_Exercise goal_
Copy the passage of the Azure SQL serverless article from "Second, we need" up to and including "of available options.".

_Text section_
....
Going Serverless with Azure SQL Database
There are certain business workloads that might need a SQL Server database for a limited period of time. After data processing, the need for having the database online declines.
One use case that comes to mind is the payment of vendors for raw goods. A medium size manufacturing company might receive multiple shipments from a vendor during the month. However, calculating the total bill for a given period and making one payment to the vendor might happen twice a month.
How can we create an Azure SQL database that keeps in mind cost for an intermittent relational database need?
Microsoft has a new virtual core offering of Azure SQL database called serverless. This offering optimizes the price-performance tradeoff and simplifies performance management for databases with intermittent and unpredictable usage. Since this offering allows for auto-scaling, workloads with CPU usage that peaks and valleys can benefit for this offering.
Our boss has asked us to look into the new virtual core offerings of Azure SQL database. Since we have a couple internal workloads that have intermittent usage patterns, we are going to start our investigation with the serverless offering.
We need to choose a simple problem that can be solved on our local laptop and in the cloud. This will give a performance comparison of the new offering. This proof of concept will use the math database schema which calculates prime numbers from 1 to N. In our case, we want to know how many primes numbers exist between 1 and 5 million. We want to execute 20 asynchronous jobs to accomplish this task as fast as possible.
The rest of the article will show you how to deploy an Azure SQL database (serverless edition) using the math database schema. Comparing cloud to on premise execution times allows us to gauge how fast the Azure virtualized environment is.
Deploy Server and Database
The deployment of the server and database is almost the same as the database transaction unit (DTU) version that we are accustomed to. I will point out the differences and highlight any key points in the screen shot images shown below.
First, we need to deploy an Azure SQL database using the Azure portal. I will be using a subscription that I only have full rights to a resource group named jfm_x_001. Clicking the add button when viewing the resource group will allow me to search the Azure Market place for the database service.
The above image shows that a new database server named svr4tips2019 will be deployed in the East US region. I might want to have other Azure services such as Azure Data Factory work with this data. Click the appropriate check box to make this happen.
Second, we need to choose the settings of the db4tips2019 database. By default, Microsoft wants all customers to start using the new v-Core offerings. Click on the configure database to see the full set of available options.
....
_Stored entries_
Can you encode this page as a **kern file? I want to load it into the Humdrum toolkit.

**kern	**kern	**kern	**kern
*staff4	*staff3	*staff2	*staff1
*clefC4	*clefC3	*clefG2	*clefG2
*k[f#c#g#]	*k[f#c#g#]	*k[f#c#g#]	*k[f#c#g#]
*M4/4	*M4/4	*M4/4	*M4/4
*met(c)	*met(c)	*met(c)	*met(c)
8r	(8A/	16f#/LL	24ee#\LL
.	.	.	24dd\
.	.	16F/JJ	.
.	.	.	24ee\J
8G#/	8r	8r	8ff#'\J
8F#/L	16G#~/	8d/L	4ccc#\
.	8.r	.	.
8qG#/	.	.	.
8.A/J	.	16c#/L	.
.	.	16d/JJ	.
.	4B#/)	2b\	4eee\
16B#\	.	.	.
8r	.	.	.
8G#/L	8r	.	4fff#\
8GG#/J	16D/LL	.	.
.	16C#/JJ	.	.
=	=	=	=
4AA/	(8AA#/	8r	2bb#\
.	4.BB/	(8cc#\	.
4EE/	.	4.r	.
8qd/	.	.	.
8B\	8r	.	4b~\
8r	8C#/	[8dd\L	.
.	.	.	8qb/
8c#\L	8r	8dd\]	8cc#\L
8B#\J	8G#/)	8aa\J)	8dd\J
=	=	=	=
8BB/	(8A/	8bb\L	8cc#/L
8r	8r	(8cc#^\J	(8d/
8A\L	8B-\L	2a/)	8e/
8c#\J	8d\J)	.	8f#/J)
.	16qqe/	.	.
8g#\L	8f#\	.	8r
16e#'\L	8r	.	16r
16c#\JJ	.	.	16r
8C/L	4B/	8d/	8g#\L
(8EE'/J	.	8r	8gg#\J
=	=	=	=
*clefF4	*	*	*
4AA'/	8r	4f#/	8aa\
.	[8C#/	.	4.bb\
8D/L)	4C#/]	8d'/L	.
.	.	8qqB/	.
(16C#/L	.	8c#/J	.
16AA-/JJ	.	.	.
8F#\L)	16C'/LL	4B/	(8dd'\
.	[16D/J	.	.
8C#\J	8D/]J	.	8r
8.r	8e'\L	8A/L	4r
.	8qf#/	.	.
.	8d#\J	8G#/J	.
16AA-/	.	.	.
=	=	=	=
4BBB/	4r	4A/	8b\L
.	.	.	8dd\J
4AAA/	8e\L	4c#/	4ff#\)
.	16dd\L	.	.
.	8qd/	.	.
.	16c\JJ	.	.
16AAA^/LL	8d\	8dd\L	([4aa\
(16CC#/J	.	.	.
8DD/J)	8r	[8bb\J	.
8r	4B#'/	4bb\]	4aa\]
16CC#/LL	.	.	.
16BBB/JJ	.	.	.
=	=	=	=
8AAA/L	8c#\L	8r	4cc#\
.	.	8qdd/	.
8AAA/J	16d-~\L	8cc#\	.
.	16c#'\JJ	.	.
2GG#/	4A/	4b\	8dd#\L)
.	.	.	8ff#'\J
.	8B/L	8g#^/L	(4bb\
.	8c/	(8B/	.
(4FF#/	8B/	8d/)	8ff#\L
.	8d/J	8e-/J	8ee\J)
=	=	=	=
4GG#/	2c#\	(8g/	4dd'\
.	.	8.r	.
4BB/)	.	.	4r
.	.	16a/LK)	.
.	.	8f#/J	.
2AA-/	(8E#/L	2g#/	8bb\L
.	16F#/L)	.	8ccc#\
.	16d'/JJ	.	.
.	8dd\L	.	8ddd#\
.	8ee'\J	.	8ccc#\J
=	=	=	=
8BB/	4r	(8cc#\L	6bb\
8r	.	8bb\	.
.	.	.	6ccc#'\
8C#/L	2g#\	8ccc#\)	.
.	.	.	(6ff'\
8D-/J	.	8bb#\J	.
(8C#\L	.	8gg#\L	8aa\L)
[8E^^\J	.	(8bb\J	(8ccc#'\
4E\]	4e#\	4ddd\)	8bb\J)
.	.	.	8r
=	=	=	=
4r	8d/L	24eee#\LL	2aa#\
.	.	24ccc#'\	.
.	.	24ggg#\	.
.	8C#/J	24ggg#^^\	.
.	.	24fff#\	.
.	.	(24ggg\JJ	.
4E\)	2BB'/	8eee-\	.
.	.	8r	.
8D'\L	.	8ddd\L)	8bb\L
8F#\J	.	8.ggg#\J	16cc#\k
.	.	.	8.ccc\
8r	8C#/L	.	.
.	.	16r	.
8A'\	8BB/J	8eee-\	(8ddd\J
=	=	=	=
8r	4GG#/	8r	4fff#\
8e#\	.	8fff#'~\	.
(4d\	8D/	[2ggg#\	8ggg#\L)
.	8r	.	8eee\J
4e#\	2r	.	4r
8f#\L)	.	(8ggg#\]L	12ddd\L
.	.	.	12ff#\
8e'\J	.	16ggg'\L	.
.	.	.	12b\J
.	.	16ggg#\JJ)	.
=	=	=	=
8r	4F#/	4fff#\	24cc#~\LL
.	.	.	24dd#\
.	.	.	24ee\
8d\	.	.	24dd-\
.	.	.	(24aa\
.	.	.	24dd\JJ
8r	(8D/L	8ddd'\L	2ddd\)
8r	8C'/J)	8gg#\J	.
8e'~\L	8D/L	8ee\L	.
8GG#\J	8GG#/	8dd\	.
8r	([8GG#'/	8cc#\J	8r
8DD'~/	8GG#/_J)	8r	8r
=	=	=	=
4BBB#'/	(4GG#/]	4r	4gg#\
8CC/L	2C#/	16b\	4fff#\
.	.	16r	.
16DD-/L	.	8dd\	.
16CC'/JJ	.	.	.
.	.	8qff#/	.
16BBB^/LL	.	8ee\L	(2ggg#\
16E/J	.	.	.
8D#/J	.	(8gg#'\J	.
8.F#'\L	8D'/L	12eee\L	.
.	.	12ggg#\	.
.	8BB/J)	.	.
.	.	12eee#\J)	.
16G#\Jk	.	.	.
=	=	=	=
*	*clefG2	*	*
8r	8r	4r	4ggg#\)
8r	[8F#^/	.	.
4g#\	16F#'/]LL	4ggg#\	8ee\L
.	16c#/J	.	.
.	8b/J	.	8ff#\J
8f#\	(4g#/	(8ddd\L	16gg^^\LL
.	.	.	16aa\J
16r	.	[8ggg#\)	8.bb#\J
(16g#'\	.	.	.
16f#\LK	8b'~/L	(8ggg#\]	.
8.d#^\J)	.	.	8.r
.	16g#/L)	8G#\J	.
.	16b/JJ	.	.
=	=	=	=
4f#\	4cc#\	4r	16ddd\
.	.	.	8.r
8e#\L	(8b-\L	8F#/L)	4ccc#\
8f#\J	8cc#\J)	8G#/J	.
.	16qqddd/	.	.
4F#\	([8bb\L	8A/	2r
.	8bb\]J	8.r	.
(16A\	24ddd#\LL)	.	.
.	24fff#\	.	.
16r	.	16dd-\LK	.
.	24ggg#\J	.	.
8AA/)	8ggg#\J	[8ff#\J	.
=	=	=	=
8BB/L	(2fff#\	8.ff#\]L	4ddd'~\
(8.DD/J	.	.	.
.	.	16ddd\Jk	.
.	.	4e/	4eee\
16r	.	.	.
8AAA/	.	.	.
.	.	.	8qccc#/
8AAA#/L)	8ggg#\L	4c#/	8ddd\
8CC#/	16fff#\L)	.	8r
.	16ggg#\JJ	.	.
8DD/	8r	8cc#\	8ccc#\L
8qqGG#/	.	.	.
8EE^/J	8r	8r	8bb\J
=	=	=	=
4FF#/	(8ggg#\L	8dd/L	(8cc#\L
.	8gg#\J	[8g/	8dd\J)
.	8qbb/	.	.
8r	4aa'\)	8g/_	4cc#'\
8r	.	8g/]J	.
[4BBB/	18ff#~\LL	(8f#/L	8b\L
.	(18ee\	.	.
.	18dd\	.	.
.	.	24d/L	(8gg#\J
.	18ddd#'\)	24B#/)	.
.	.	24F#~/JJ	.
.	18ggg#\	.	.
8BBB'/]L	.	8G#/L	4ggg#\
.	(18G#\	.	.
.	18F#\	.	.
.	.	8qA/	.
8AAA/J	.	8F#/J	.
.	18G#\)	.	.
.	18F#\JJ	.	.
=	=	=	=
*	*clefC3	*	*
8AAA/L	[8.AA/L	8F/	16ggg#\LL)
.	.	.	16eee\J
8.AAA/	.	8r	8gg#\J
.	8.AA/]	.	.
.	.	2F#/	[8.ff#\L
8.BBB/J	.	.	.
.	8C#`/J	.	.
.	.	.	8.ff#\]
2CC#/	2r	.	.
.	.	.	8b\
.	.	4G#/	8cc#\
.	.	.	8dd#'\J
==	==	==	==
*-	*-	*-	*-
....
_Worked solution_
Second, we need to choose the settings of the db4tips2019 database. By default, Microsoft wants all customers to start using the new v-Core offerings. Click on the configure database to see the full set of available options.